Advantages: No invasive modification to the implementation of Attention, relatively friendly to various Sparse Attention and related changes; less communication frequency.
Cons: All parallel replicas require complete model parameters, which is not very friendly to parallel slicing strategies outside of ZeRO; parallelism is relatively limited, generally not exceeding the number of GQA groups, otherwise additional communication is required.

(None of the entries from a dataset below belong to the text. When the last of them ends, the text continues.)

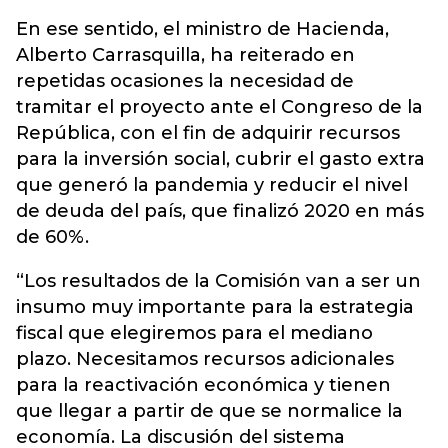
En ese sentido, el ministro de Hacienda,
Alberto Carrasquilla, ha reiterado en
repetidas ocasiones la necesidad de
tramitar el proyecto ante el Congreso de la
República, con el fin de adquirir recursos
para la inversión social, cubrir el gasto extra
que generó la pandemia y reducir el nivel
de deuda del país, que finalizó 2020 en más
de 60%.
“Los resultados de la Comisión van a ser un
insumo muy importante para la estrategia
fiscal que elegiremos para el mediano
plazo. Necesitamos recursos adicionales
para la reactivación económica y tienen
que llegar a partir de que se normalice la
economía. La discusión del sistema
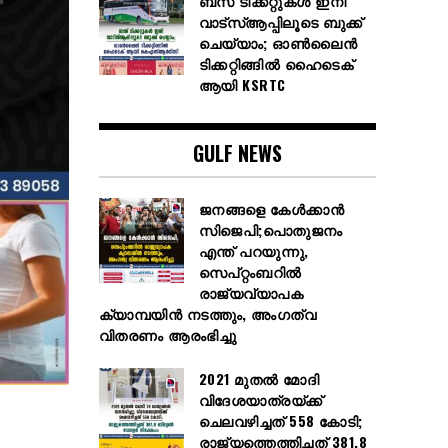
ബസ് ടിക്കറ്റുകൾ ഇനി
വാട്‌സ്ആപ്പിലൂടെ ബുക്ക്
ചെയ്യാം; ഓൺലൈൻ
ടിക്കറ്റിങ്ങിൽ ഹൈടെക്
ആയി KSRTC
GULF NEWS
ജനങ്ങളെ കേൾക്കാൻ
സിജെപി;പൊതുജനം
എന്ത് പറയുന്നു,
സെപ്റ്റംബറിൽ
രാജ്യവ്യാപക
ക്യാമ്പയിൻ നടത്തും, അംഗത്വ
വിതരണം ആരംഭിച്ചു
2021 മുതൽ മോദി
വിദേശയാത്രയ്ക്ക്
ചെലവഴിച്ചത് 558 കോടി;
രാജ്യത്തെത്തിച്ചത് 381.8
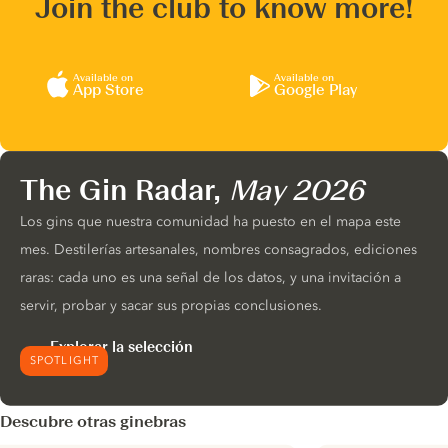
Join the club to know more!
Available on
Available on
App Store
Google Play
The Gin Radar,
May 2026
Los gins que nuestra comunidad ha puesto en el mapa este
mes. Destilerías artesanales, nombres consagrados, ediciones
raras: cada uno es una señal de los datos, y una invitación a
servir, probar y sacar sus propias conclusiones.
Explorar la selección
SPOTLIGHT
Descubre otras ginebras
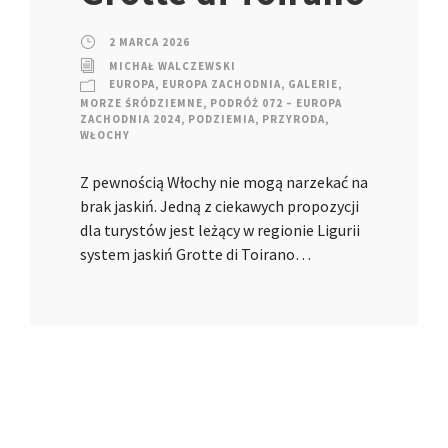
2 MARCA 2026
MICHAŁ WALCZEWSKI
EUROPA
,
EUROPA ZACHODNIA
,
GALERIE
,
MORZE ŚRÓDZIEMNE
,
PODRÓŻ 072 – EUROPA
ZACHODNIA 2024
,
PODZIEMIA
,
PRZYRODA
,
WŁOCHY
Z pewnością Włochy nie mogą narzekać na
brak jaskiń. Jedną z ciekawych propozycji
dla turystów jest leżący w regionie Ligurii
system jaskiń Grotte di Toirano…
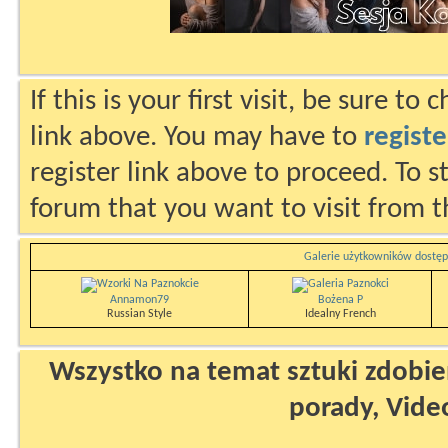
If this is your first visit, be sure to
link above. You may have to
registe
register link above to proceed. To s
forum that you want to visit from t
Galerie użytkowników dostęp
Annamon79
Bożena P
Russian Style
Idealny French
Wszystko na temat sztuki zdobien
porady, Vide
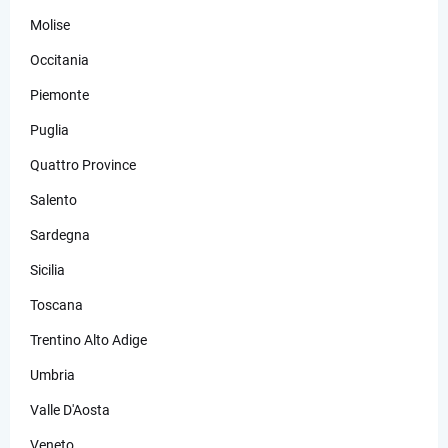
Molise
Occitania
Piemonte
Puglia
Quattro Province
Salento
Sardegna
Sicilia
Toscana
Trentino Alto Adige
Umbria
Valle D'Aosta
Veneto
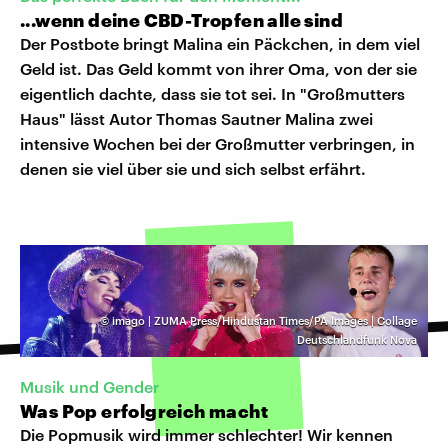
...wenn deine CBD-Tropfen alle sind
Der Postbote bringt Malina ein Päckchen, in dem viel
Geld ist. Das Geld kommt von ihrer Oma, von der sie
eigentlich dachte, dass sie tot sei. In "Großmutters
Haus" lässt Autor Thomas Sautner Malina zwei
intensive Wochen bei der Großmutter verbringen, in
denen sie viel über sie und sich selbst erfährt.
©
imago | ZUMA Press/Hindustan Times/PA Images | Collage
Deutschlandfunk Nova
Musik und Gender
Was Pop erfolgreich macht
Die Popmusik wird immer schlechter! Wir kennen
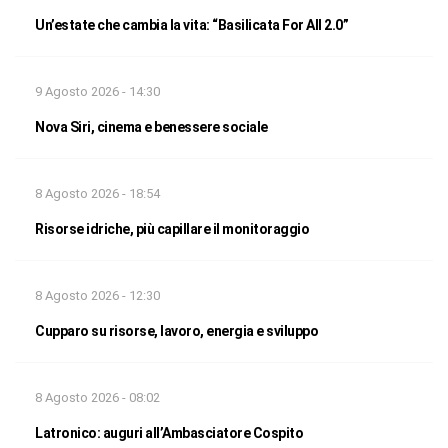
Un’estate che cambia la vita: “Basilicata For All 2.0”
9 Agosto 2026 - 14:30
Nova Siri, cinema e benessere sociale
8 Agosto 2026 - 18:54
Risorse idriche, più capillare il monitoraggio
8 Agosto 2026 - 12:30
Cupparo su risorse, lavoro, energia e sviluppo
8 Agosto 2026 - 08:02
Latronico: auguri all’Ambasciatore Cospito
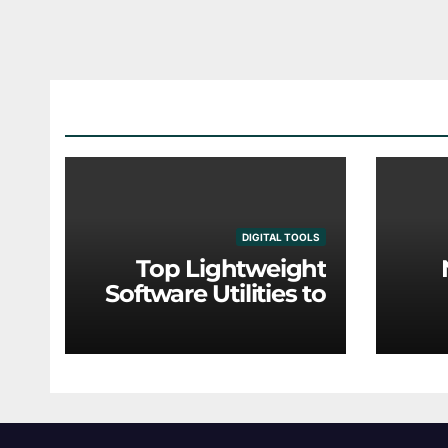
DIGITAL TOOLS
Top Lightweight
Software Utilities to
Optimize Older
Eng
Hardware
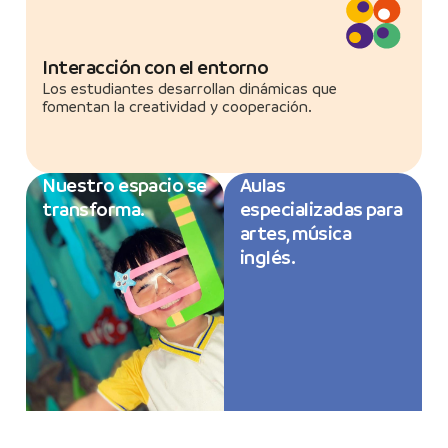
Interacción con el entorno
Los estudiantes desarrollan dinámicas que
fomentan la creatividad y cooperación.
Nuestro espacio se
Aulas
transforma.
especializadas para
artes, música
inglés.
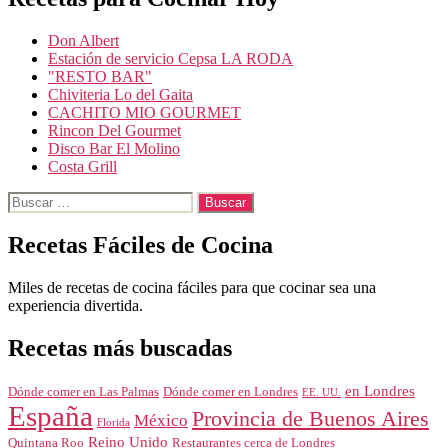
Don Albert
Estación de servicio Cepsa LA RODA
"RESTO BAR"
Chiviteria Lo del Gaita
CACHITO MIO GOURMET
Rincon Del Gourmet
Disco Bar El Molino
Costa Grill
Buscar:
Recetas Fáciles de Cocina
Miles de recetas de cocina fáciles para que cocinar sea una
experiencia divertida.
Recetas más buscadas
en Londres
Dónde comer en Londres
Dónde comer en Las Palmas
EE. UU.
España
Provincia de Buenos Aires
México
Florida
Reino Unido
Quintana Roo
Restaurantes cerca de Londres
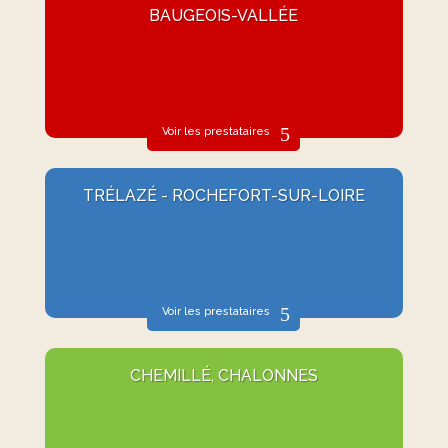
BAUGEOIS-VALLÉE
Voir les prestataires
TRÉLAZÉ - ROCHEFORT-SUR-LOIRE
Voir les prestataires
CHEMILLÉ, CHALONNES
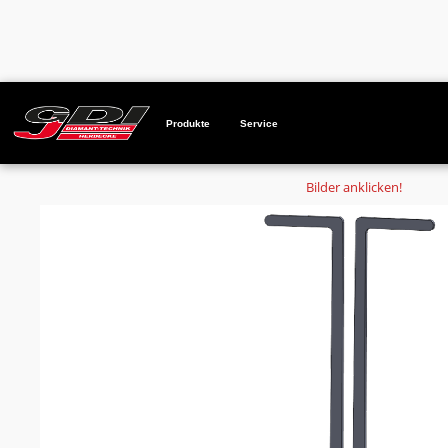
Startseite
Produkte
Kernfangzange Ø 100 mm Standard 120
Produkte
Service
Bilder anklicken!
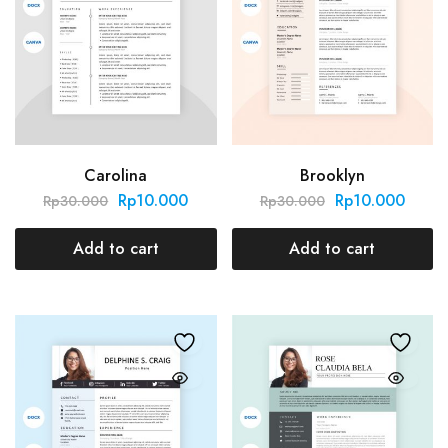
Carolina
Brooklyn
Rp
10.000
Rp
10.000
Rp
30.000
Rp
30.000
Add to cart
Add to cart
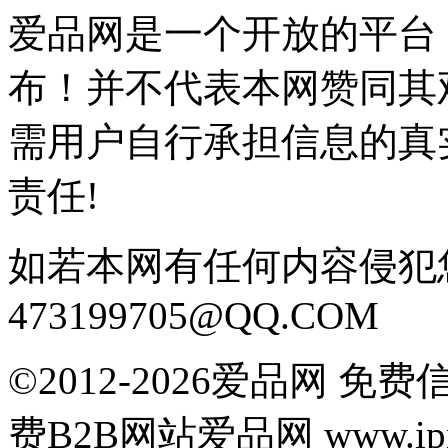
爱品网是一个开放的平台
布！并不代表本网赞同其
需用户自行承担信息的真
责任!
如若本网有任何内容侵犯
473199705@QQ.COM
©2012-2026爱品网 
费B2B网站爱品网 www.ipn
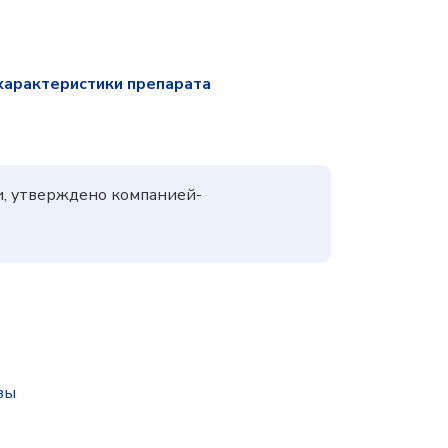
характеристики препарата
и, утверждено компанией-
зы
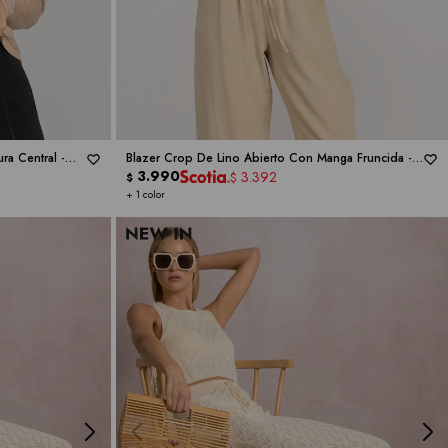
a Central -
Blazer Crop De Lino Abierto Con Manga Fruncida -
ALLIE ROSE
3.990
3.392
$
$
+ 1 color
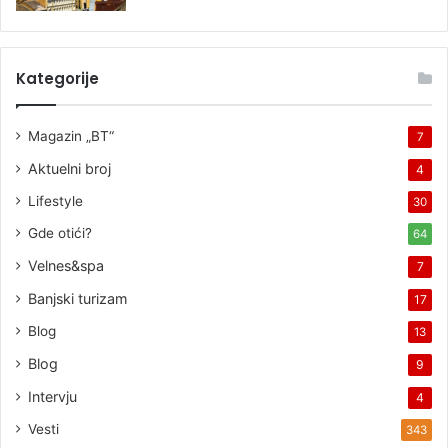
Kategorije
Magazin „BT“
7
Aktuelni broj
4
Lifestyle
30
Gde otići?
64
Velnes&spa
7
Banjski turizam
17
Blog
13
Blog
9
Intervju
4
Vesti
343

3.2 Parallelism of variable-length sequences

In order to be compatible with the mainstream Megatron-LM training framework, GLM4–9B-Chat-1M uses Context Parallel, which is the sequence parallelism of Ring Attention, in training. However, as mentioned earlier, the model needs to use Packing’s variable-length training in most stages, which is not natively supported in Attention Ring. To achieve variable-length training, we use the following three solution strategies .

Cycle variable length

For Pack data containing multiple sequences, we can split each sequence separately and cyclically apply Ring Attention to calculate the Attention result of each sequence. Finally, the output results can be concatenated in order. When the number of sequences in the Pack is small (for example, a 128K Pack contains four 32K sequences), this method is more efficient because there is no need to introduce additional calculations, the time cost of the loop is relatively small, and each sub-sequence can fully utilize the parallel computing capabilities of the GPU. However, when the number of sequences in the Pack is large (for example, a 128K Pack contains 128 1K sequences), the efficiency of this method will significantly decrease. Due to the short length of each sub-sequence, the parallel computing capability of the GPU cannot be fully utilized, and the overhead introduced by the loop cannot be ignored.

Native variable length

Native variable-length sequence parallelism refers to modifying Ring Attention to natively support Ring Attention computation of variable-length sequences. Compared with loop variable-length, this method has significantly improved efficiency, maintaining high computational efficiency regardless of whether there are many or few sub-sequences in the pack. However, when the context length is extremely long (such as 1M) and the length difference of sub-sequences within the pack is large, the memory usage of this method will increase significantly, significantly higher than the implementation of loop variable-length. Therefore, we cannot directly use native variable-length Ring Attention to train large language models with ultra-long contexts (such as GLM4–9B-Chat-1M).

Divide and conquer variable length

In order to overcome the challenge of ultra-long context training, we combine the above two variable-length strategies and propose a new divide-and-conquer variable-length sequence parallelism method. For a pack containing 128 subsequences, we divide it into several sub-packs, such as four sub-packs, each containing several sub-sequences. Here, we will try to evenly distribute the sub-sequences to each sub-pack. Then, we use native variable-length loops to calculate the output for each sub-pack, and finally concatenate the output of attention together. Divide-and-conquer variable-length sequence parallelism not only fully utilizes the parallel computing ability of GPU, but also reduces the peak usage of video memory, making variable-length training applicable to ultra-long context training.